🤖 AI Summary
This study addresses the challenge of improving consistency in lunar crater identification and enhancing the reliability of inferences about Solar System history by proposing a Bayesian nonparametric clustering method that integrates annotations from multiple experts. The approach innovatively incorporates "dysfunctional family" constraints into the Chinese Restaurant Process (CRP) to construct a Dysfunctional Family CRP (DFCRP) model, which naturally embeds annotator information and quantifies clustering uncertainty. Through Gibbs sampling and hyperparameter optimization, DFCRP demonstrates significantly superior performance over the standard CRP in simulated experiments. The method has been successfully applied to real lunar crater data, enabling robust statistical inference based on posterior cluster assignments.
📝 Abstract
Summaries of craters on terrestrial bodies, such as the number and size distribution, are essential for understanding the history of the Solar System. Identifying craters, however, has not been automated and thus relies on expert crater-counters marking static images. Robbins et al. (2014) (hereafter R14) showed that, contrary to previously held assumptions, there exists large variability across expert crater-counters' identified crater lists. How best to combine identified crater lists across multiple experts for the purposes of learning about the Solar System is an open and consequential question. R14 combined identified crater lists via clustering through a modification of the popular DBSCAN clustering method.

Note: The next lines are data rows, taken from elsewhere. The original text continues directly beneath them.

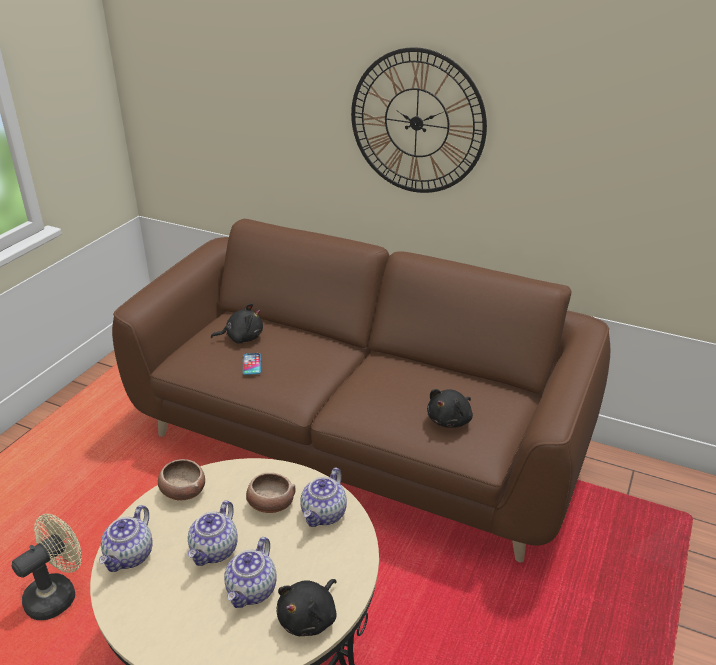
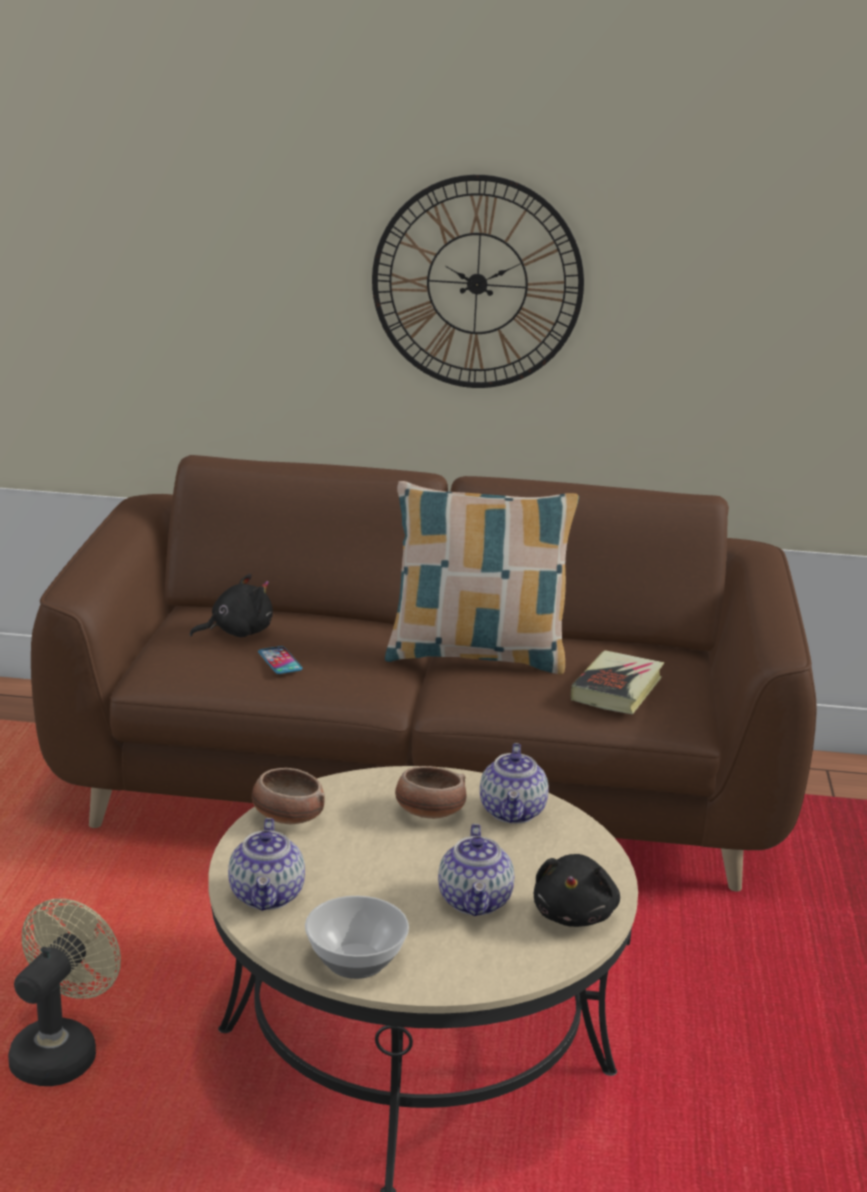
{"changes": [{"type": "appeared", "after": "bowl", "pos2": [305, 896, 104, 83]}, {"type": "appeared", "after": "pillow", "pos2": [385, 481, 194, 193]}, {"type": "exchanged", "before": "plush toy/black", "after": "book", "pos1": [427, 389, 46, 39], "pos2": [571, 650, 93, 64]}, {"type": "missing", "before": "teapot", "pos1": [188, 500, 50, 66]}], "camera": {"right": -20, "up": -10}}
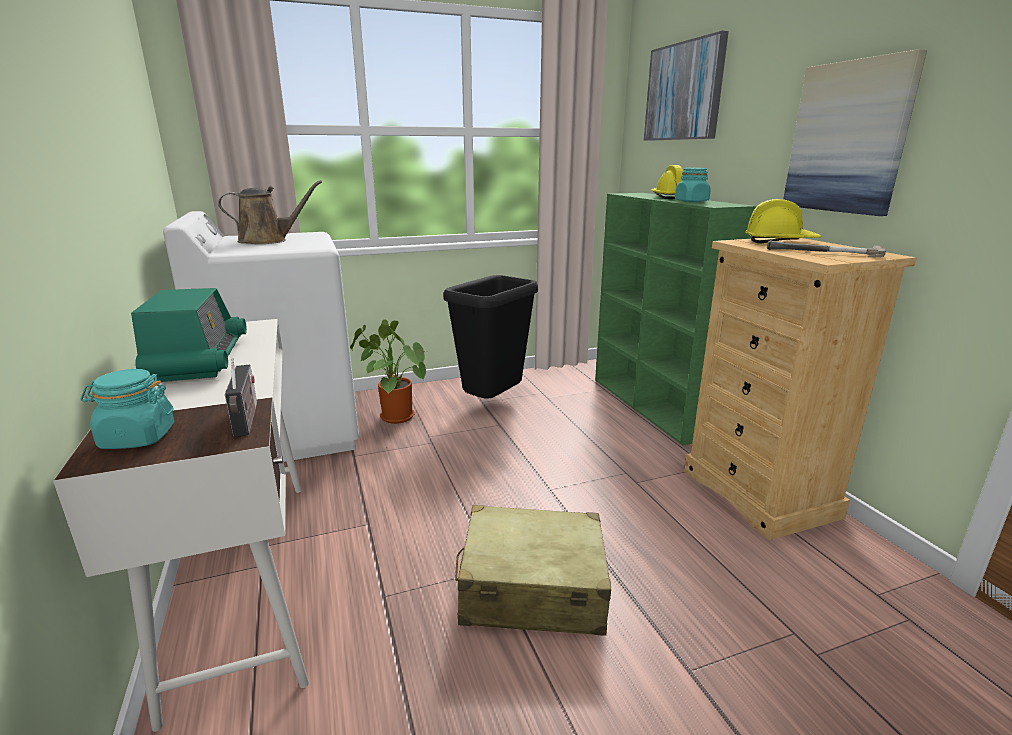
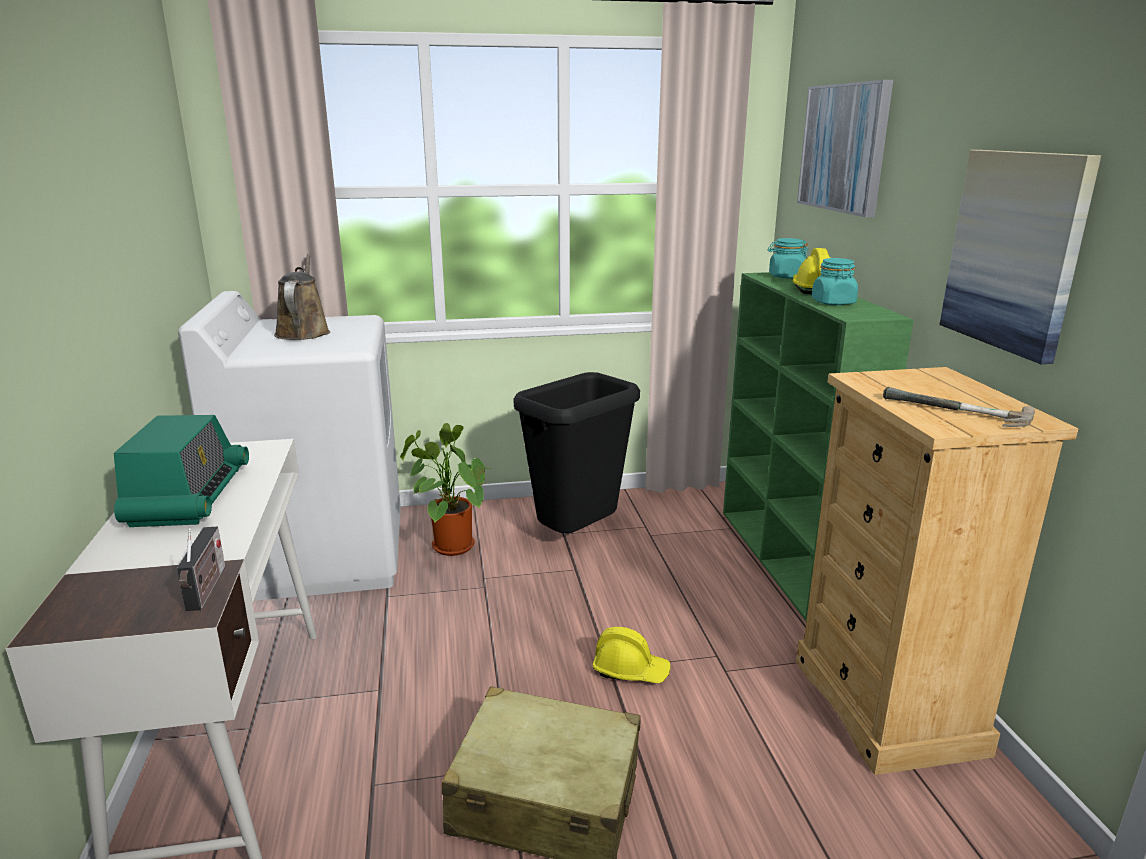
{"changes": [{"type": "spun", "before": "watering can/brown", "pos1": [218, 180, 104, 64], "pos2": [274, 253, 56, 87], "turn": -90}, {"type": "relocated", "before": "hard hat/yellow", "pos1": [746, 199, 75, 45], "pos2": [592, 627, 78, 56]}, {"type": "relocated", "before": "jar/turquoise", "pos1": [81, 369, 94, 80], "pos2": [767, 238, 42, 40]}], "camera": {"right": 10, "up": 0}}
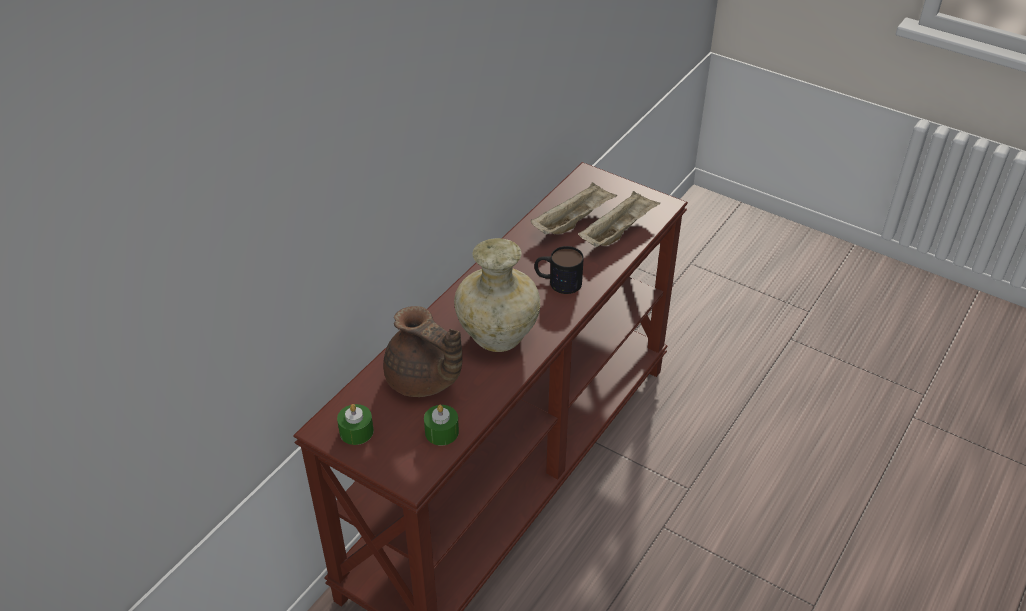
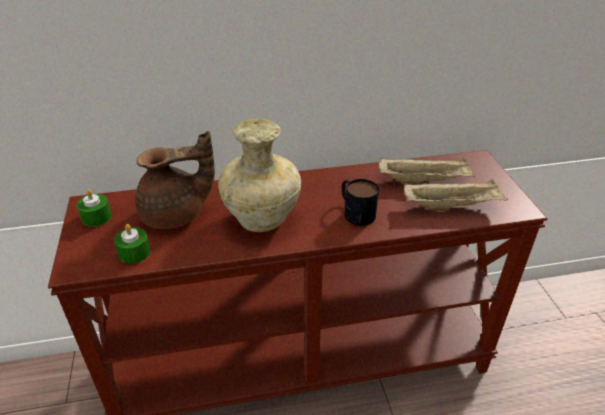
{"changes": [{"type": "spun", "before": "teapot/brown", "pos1": [383, 306, 79, 91], "pos2": [135, 131, 80, 98], "turn": -105}], "camera": {"right": 45, "up": -5}}
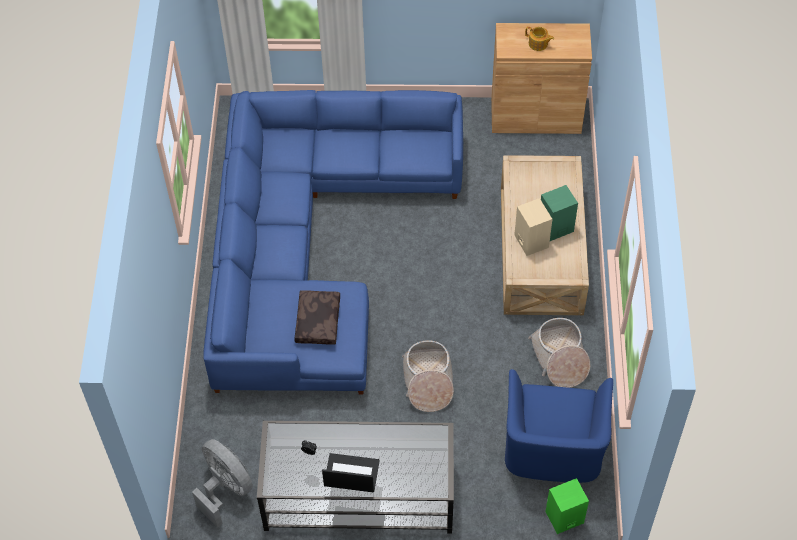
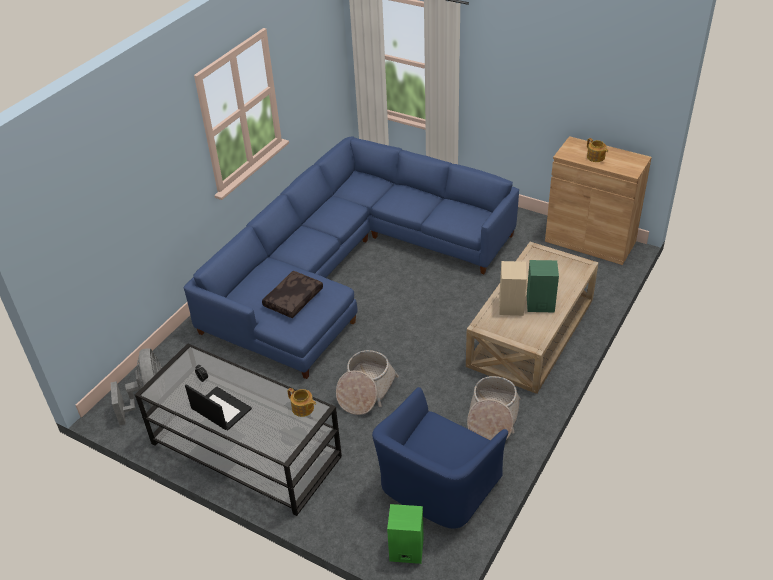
{"changes": [{"type": "appeared", "after": "teapot", "pos2": [288, 388, 28, 29]}], "camera": {"right": 30, "up": -15}}
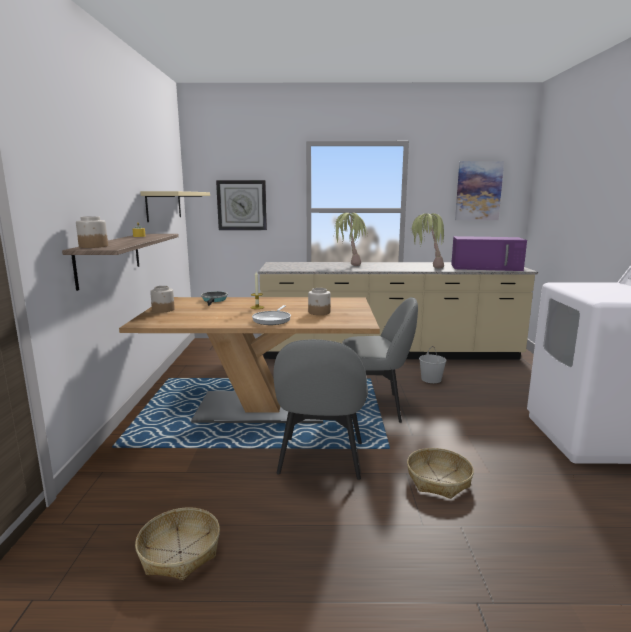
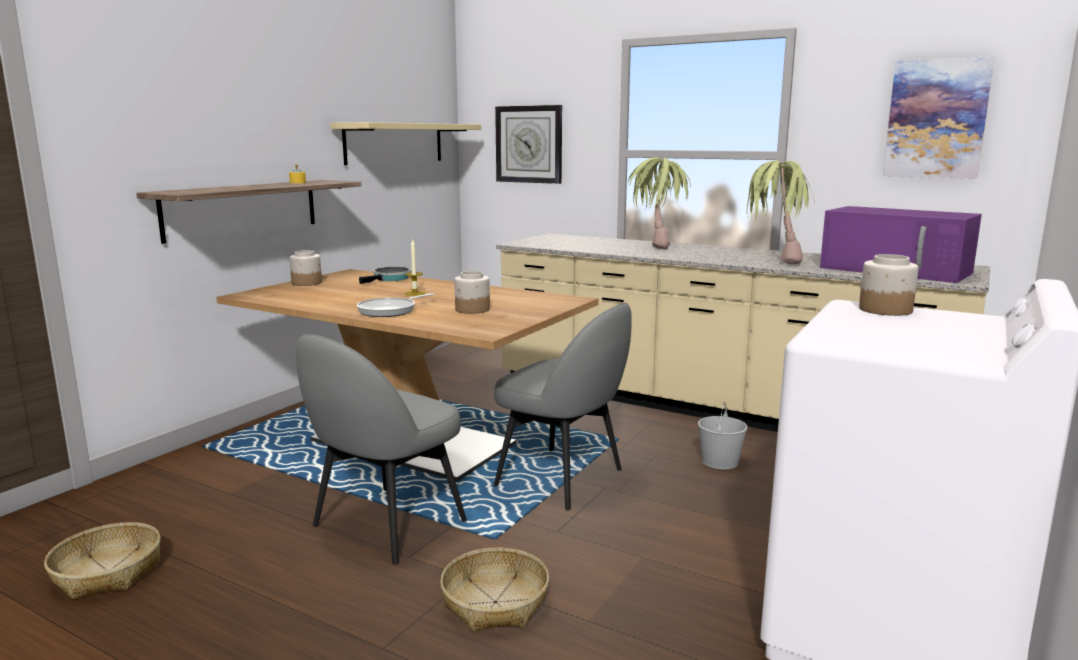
{"changes": [{"type": "relocated", "before": "jar", "pos1": [76, 216, 32, 32], "pos2": [859, 254, 60, 62]}], "camera": {"right": 30, "up": 0}}
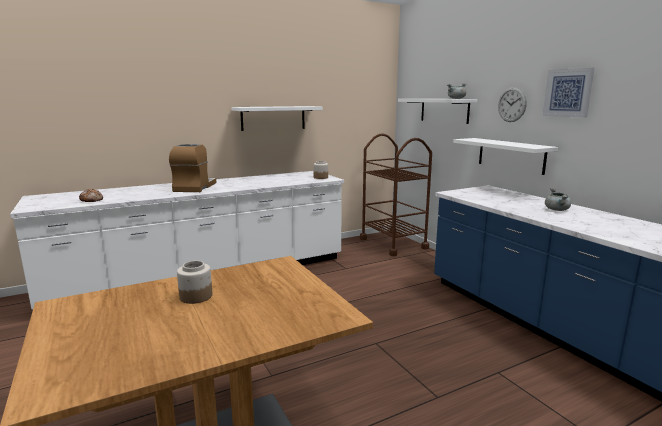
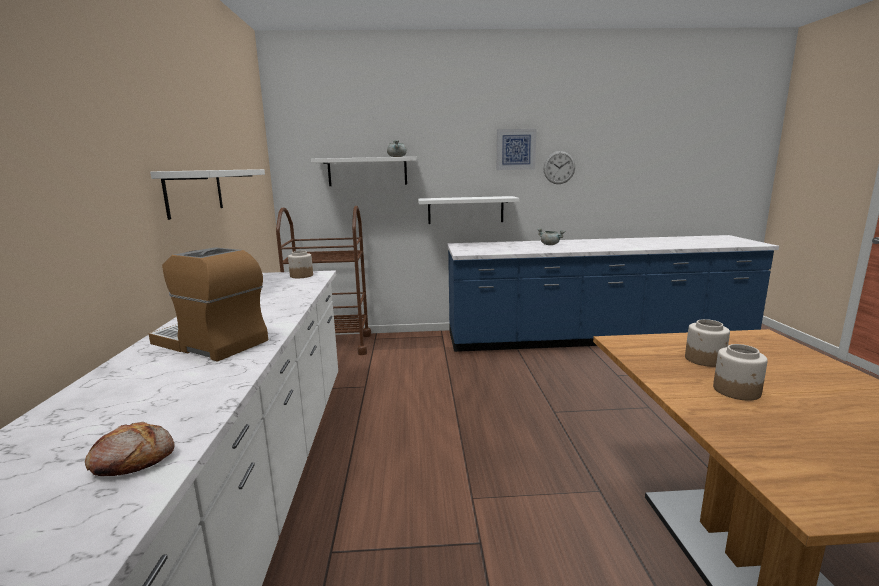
{"changes": [{"type": "relocated", "before": "wall clock", "pos1": [498, 87, 29, 35], "pos2": [543, 151, 32, 33]}, {"type": "appeared", "after": "jar", "pos2": [685, 319, 45, 48]}], "camera": {"right": -65, "up": 0}}
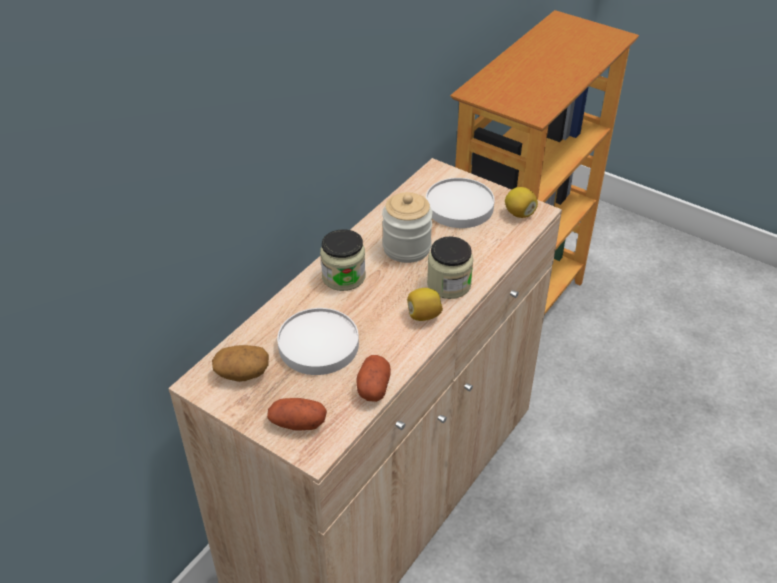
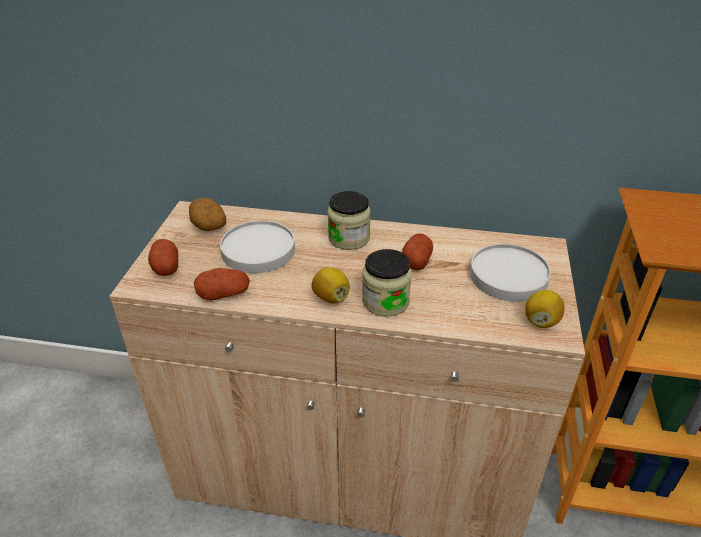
{"changes": [{"type": "exchanged", "before": "jar", "after": "potato", "pos1": [382, 192, 51, 71], "pos2": [402, 233, 31, 37]}], "camera": {"right": 65, "up": -5}}
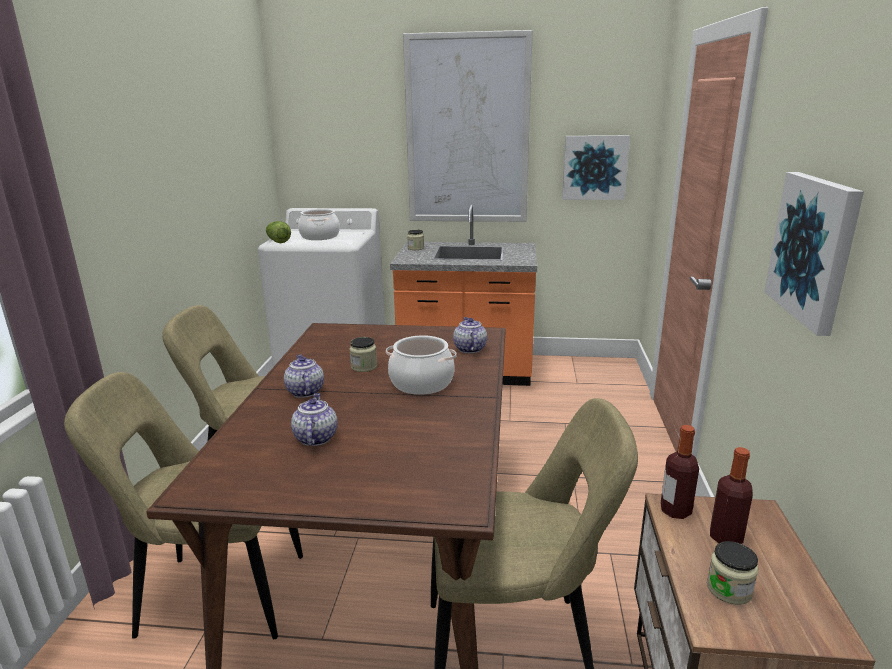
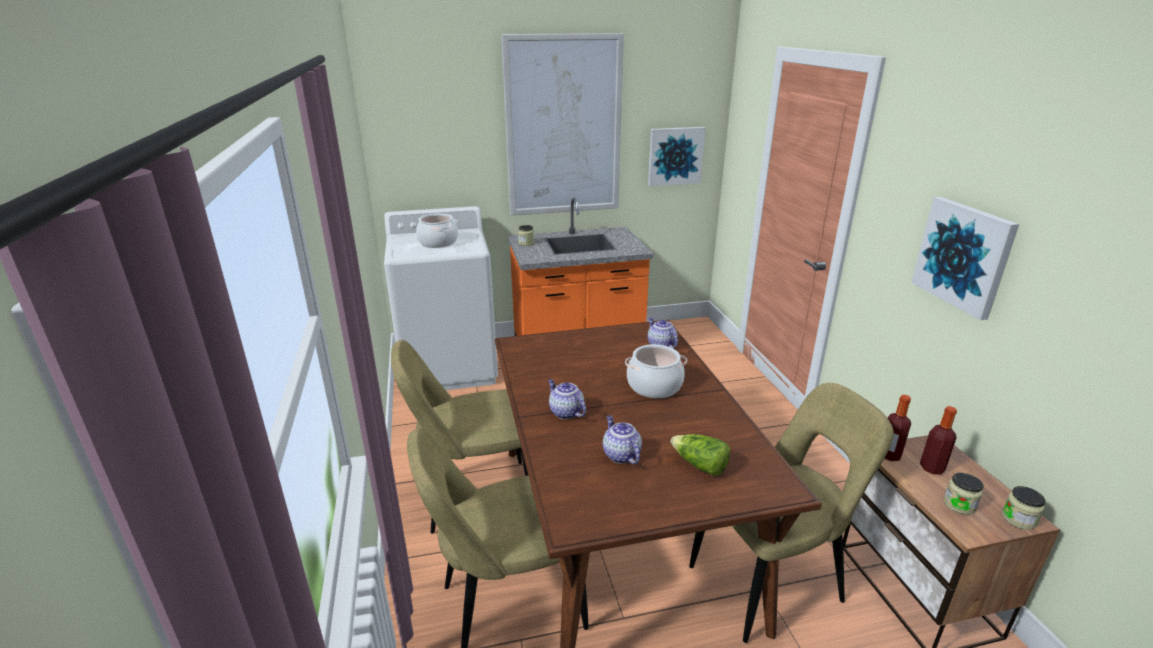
{"changes": [{"type": "relocated", "before": "lettuce", "pos1": [266, 221, 25, 22], "pos2": [671, 434, 59, 42]}, {"type": "relocated", "before": "jar", "pos1": [349, 337, 28, 35], "pos2": [1002, 486, 43, 44]}], "camera": {"right": -20, "up": 5}}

Their approach did not, however, make use of all the constraining information available nor did it provide an estimate of clustering uncertainty. To address the shortcomings of the DBSCAN method, we present a novel clustering approach that can combine multiple lists of identified objects of interest from the same image. The key innovation is incorporating a dysfunctional family constraint into the Bayesian nonparametric clustering approach, the Chinese restaurant process (CRP), which naturally takes into account information about the crater identifier. The dysfunctional family Chinese restaurant process (DFCRP) provides an estimate of clustering uncertainty. In this work, we provide guidance on hyperparameter specification, present a Gibbs sampler, and perform a simulation study to compare the performance of the DFCRP to the CRP. Finally, we apply the DFCRP to the crater identification problem of R14, comparing results, and also demonstrate the types of analyses that can be performed with posterior draws of cluster assignments.